INPUT DATA Block Start

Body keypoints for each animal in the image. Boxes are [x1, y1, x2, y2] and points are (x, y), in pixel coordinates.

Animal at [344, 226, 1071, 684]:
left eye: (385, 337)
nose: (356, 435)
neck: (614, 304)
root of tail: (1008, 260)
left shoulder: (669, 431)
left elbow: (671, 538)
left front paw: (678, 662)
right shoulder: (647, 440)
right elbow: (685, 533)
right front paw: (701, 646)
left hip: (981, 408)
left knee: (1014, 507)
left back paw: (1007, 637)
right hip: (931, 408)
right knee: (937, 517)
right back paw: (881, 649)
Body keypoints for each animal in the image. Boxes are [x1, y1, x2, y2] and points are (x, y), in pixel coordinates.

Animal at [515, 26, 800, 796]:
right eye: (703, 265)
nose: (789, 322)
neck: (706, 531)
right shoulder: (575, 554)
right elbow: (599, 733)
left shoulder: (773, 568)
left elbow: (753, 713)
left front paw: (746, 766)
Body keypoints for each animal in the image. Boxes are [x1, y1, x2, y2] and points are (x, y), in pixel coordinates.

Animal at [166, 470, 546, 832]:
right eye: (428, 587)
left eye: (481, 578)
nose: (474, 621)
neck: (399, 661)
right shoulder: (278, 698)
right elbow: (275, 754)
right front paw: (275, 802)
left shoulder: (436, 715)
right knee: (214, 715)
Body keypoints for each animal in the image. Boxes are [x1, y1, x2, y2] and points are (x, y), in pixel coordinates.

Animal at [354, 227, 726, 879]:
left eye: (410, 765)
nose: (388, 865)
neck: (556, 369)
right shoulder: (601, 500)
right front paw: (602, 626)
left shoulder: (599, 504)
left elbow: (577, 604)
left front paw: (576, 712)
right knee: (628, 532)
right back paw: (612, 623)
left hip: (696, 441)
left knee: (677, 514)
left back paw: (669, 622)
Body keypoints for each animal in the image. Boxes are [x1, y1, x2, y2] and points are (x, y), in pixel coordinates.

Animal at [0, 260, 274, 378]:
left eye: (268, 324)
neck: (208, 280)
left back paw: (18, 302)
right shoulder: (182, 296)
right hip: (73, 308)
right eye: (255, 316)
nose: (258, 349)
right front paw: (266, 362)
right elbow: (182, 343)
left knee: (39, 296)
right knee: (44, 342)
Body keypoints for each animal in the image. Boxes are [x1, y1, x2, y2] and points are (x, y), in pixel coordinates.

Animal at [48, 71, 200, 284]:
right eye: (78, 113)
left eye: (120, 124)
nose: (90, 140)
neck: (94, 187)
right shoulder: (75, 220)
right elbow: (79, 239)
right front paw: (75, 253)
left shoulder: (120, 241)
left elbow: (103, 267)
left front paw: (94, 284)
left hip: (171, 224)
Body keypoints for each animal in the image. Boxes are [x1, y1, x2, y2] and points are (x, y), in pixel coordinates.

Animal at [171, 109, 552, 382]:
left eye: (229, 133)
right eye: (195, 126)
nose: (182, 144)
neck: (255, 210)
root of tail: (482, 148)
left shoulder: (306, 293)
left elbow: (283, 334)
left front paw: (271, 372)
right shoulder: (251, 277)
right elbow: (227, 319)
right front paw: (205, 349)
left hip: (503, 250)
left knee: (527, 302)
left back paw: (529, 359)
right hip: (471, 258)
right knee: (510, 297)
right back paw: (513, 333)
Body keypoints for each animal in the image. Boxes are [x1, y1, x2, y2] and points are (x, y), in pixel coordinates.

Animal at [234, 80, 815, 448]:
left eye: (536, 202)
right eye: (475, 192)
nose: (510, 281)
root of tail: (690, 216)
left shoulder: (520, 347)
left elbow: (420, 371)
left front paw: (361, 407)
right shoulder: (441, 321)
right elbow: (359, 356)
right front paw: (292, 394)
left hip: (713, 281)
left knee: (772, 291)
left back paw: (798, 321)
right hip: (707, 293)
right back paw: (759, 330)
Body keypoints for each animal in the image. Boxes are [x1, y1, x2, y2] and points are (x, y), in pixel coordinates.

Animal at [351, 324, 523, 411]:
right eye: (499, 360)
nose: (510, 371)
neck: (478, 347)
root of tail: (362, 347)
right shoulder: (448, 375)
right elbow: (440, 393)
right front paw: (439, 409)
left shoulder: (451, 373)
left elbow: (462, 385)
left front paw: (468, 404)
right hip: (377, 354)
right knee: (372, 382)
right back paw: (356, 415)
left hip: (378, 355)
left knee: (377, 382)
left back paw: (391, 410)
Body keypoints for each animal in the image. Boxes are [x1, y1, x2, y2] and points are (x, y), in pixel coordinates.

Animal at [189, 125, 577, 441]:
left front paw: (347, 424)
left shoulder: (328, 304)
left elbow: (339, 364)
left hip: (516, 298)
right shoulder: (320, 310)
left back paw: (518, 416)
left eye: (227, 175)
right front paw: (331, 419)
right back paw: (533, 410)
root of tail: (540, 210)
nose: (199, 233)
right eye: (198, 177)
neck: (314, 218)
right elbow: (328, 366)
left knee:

INPUT DATA Block End

Everything in the records should be written out again exactly.

Body keypoints for each animal in the image. Boxes are [x1, y1, x2, y2] and points are (x, y), in pixel coordinates.

Animal at [344, 226, 1071, 684]:
left eye: (385, 337)
nose: (356, 435)
neck: (614, 304)
root of tail: (1008, 260)
left shoulder: (669, 431)
left elbow: (671, 538)
left front paw: (678, 662)
right shoulder: (647, 440)
right elbow: (685, 533)
right front paw: (701, 646)
left hip: (981, 408)
left knee: (1014, 507)
left back paw: (1007, 637)
right hip: (931, 408)
right knee: (937, 517)
right back paw: (881, 649)
Body keypoints for each animal in the image. Boxes are [x1, y1, x2, y2] and points are (x, y), in pixel coordinates.

Animal at [515, 26, 800, 796]:
right eye: (703, 265)
nose: (789, 322)
neck: (706, 531)
right shoulder: (575, 554)
right elbow: (599, 733)
left shoulder: (773, 568)
left elbow: (753, 713)
left front paw: (746, 766)
Body keypoints for each animal in the image. Boxes are [x1, y1, x2, y2] and points are (x, y), in pixel coordinates.

Animal at [166, 470, 546, 832]:
right eye: (428, 587)
left eye: (481, 578)
nose: (474, 621)
neck: (399, 661)
right shoulder: (278, 698)
right elbow: (275, 754)
right front paw: (275, 802)
left shoulder: (436, 715)
right knee: (214, 715)
Body keypoints for each animal in the image. Boxes are [x1, y1, x2, y2] and points are (x, y), in pixel coordinates.

Animal at [354, 227, 726, 879]:
left eye: (410, 765)
nose: (388, 865)
neck: (556, 369)
right shoulder: (601, 500)
right front paw: (602, 626)
left shoulder: (599, 504)
left elbow: (577, 604)
left front paw: (576, 712)
right knee: (628, 532)
right back paw: (612, 623)
left hip: (696, 441)
left knee: (677, 514)
left back paw: (669, 622)
Body keypoints for each animal in the image. Boxes are [x1, y1, x2, y2] and points are (x, y), in pixel coordinates.

Animal at [0, 260, 274, 378]:
left eye: (268, 324)
neck: (208, 280)
left back paw: (18, 302)
right shoulder: (182, 296)
right hip: (73, 308)
right eye: (255, 316)
nose: (258, 349)
right front paw: (266, 362)
right elbow: (182, 343)
left knee: (39, 296)
right knee: (44, 342)
Body keypoints for each animal in the image. Boxes are [x1, y1, x2, y2] and points are (x, y), in pixel coordinates.

Animal at [48, 71, 200, 284]:
right eye: (78, 113)
left eye: (120, 124)
nose: (90, 140)
neck: (94, 187)
right shoulder: (75, 220)
right elbow: (79, 239)
right front paw: (75, 253)
left shoulder: (120, 241)
left elbow: (103, 267)
left front paw: (94, 284)
left hip: (171, 224)
Body keypoints for each animal in the image. Boxes are [x1, y1, x2, y2] and points are (x, y), in pixel coordinates.

Animal at [171, 109, 552, 382]:
left eye: (229, 133)
right eye: (195, 126)
nose: (182, 144)
neck: (255, 210)
root of tail: (482, 148)
left shoulder: (306, 293)
left elbow: (283, 334)
left front paw: (271, 372)
right shoulder: (251, 277)
right elbow: (227, 319)
right front paw: (205, 349)
left hip: (503, 250)
left knee: (527, 302)
left back paw: (529, 359)
right hip: (471, 258)
right knee: (510, 297)
right back paw: (513, 333)
Body keypoints for each animal in the image. Boxes are [x1, y1, x2, y2] and points are (x, y), in pixel coordinates.

Animal at [234, 80, 815, 448]:
left eye: (536, 202)
right eye: (475, 192)
nose: (510, 281)
root of tail: (690, 216)
left shoulder: (520, 347)
left elbow: (420, 371)
left front paw: (361, 407)
right shoulder: (441, 321)
right elbow: (359, 356)
right front paw: (292, 394)
left hip: (713, 281)
left knee: (772, 291)
left back paw: (798, 321)
right hip: (707, 293)
right back paw: (759, 330)
Body keypoints for each animal in the image. Boxes are [x1, y1, x2, y2] and points are (x, y), in pixel coordinates.

Animal at [351, 324, 523, 411]:
right eye: (499, 360)
nose: (510, 371)
neck: (478, 347)
root of tail: (362, 347)
right shoulder: (448, 375)
right elbow: (440, 393)
right front paw: (439, 409)
left shoulder: (451, 373)
left elbow: (462, 385)
left front paw: (468, 404)
right hip: (377, 354)
right knee: (372, 382)
right back paw: (356, 415)
left hip: (378, 355)
left knee: (377, 382)
left back paw: (391, 410)
Body keypoints for each animal in the image. Boxes are [x1, y1, x2, y2] and points are (x, y), in pixel coordinates.

Animal at [189, 125, 577, 441]:
left front paw: (347, 424)
left shoulder: (328, 304)
left elbow: (339, 364)
left hip: (516, 298)
right shoulder: (320, 310)
left back paw: (518, 416)
left eye: (227, 175)
right front paw: (331, 419)
right back paw: (533, 410)
root of tail: (540, 210)
nose: (199, 233)
right eye: (198, 177)
neck: (314, 218)
right elbow: (328, 366)
left knee:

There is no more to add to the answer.